━━━━━ SUPPLIED RECORDS ━━━━━

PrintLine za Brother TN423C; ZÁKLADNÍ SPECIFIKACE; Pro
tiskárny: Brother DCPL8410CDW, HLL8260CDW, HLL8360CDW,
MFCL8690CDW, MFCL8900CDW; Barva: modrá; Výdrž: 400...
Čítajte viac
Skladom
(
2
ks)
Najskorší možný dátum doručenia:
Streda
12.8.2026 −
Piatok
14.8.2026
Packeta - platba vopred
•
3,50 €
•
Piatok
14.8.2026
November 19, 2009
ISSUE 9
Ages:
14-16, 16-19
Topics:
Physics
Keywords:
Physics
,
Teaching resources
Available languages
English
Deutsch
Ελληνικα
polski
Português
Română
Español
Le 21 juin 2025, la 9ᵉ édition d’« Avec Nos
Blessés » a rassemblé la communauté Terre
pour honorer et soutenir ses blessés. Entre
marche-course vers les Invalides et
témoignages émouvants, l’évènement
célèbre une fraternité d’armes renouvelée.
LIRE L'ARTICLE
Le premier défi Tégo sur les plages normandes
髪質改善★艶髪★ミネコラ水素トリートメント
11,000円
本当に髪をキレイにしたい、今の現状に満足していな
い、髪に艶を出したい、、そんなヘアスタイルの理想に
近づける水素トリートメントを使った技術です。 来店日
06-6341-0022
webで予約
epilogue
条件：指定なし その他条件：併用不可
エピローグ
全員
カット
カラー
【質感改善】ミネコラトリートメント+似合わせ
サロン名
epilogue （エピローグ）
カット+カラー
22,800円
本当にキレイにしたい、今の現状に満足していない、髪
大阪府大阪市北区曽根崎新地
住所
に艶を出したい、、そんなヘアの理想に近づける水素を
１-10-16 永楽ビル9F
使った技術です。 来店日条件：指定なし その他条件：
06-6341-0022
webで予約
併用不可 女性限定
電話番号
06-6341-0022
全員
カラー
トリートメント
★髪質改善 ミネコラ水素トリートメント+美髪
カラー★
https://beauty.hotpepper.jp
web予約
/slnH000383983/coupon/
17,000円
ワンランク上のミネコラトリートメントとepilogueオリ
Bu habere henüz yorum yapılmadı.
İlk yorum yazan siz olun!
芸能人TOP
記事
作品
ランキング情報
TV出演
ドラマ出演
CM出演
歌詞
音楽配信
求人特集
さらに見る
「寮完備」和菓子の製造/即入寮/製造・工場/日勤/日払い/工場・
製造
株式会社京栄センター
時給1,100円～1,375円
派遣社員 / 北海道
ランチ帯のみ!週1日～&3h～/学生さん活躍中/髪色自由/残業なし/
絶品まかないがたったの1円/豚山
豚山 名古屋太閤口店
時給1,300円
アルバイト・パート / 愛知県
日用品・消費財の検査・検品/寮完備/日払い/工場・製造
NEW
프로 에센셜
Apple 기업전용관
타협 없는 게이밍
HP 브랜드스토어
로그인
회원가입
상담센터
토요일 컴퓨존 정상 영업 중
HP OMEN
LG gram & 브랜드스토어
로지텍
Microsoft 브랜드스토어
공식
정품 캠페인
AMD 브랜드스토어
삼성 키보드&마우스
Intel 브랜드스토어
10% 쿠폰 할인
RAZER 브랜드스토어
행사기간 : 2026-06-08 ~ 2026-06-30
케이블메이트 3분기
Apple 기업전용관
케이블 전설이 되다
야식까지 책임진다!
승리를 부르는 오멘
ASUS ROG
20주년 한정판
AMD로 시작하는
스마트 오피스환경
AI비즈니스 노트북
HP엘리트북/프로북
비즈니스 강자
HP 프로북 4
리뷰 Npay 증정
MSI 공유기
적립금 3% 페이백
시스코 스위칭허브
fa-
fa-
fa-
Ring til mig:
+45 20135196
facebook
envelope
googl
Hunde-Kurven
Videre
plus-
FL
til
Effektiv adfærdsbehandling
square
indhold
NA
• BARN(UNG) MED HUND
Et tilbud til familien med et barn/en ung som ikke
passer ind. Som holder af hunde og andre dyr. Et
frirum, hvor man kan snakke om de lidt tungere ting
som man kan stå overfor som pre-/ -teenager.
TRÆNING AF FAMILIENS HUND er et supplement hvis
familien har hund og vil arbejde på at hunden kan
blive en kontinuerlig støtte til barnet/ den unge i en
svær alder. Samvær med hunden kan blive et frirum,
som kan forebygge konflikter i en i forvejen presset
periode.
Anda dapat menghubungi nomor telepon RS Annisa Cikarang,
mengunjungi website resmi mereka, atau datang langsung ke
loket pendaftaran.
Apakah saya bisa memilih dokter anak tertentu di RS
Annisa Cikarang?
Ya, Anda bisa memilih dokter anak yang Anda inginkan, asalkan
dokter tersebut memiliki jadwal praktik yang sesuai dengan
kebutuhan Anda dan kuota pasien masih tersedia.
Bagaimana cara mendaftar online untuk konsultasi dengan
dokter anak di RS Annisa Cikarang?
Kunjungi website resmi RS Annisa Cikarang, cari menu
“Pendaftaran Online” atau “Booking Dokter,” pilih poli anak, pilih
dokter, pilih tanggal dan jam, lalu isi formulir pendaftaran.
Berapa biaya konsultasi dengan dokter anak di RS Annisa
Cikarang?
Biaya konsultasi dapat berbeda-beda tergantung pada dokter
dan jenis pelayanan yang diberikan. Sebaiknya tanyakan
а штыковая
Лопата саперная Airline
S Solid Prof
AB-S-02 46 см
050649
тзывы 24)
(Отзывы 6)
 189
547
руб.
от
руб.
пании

━━━━━

**TASK TO CARRY OUT:**
Line count for "指定なし": count the lines in the records above that contain this word, and write only the number.

**TASK ANSWER:**
2